** EXERCISE INSTRUCTIONS **
Copy out every one of the following lines exactly, leaving out the pictures.

** DATA RECORDS **
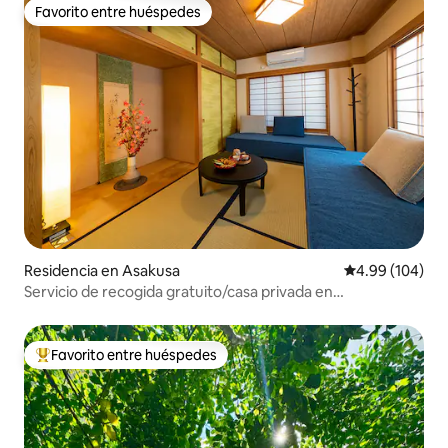
Favorito entre huéspedes
Favorito entre huéspedes
Residencia en Asakusa
Calificación pr
4.99 (104)
Servicio de recogida gratuito/casa privada en
Asakusa/TypeA
Favorito entre huéspedes
De los mejores en Favorito entre huéspedes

** RESULT FOR THIS EXERCISE **
Favorito entre huéspedes
Favorito entre huéspedes
Residencia en Asakusa
Calificación pr
4.99 (104)
Servicio de recogida gratuito/casa privada en
Asakusa/TypeA
Favorito entre huéspedes
De los mejores en Favorito entre huéspedes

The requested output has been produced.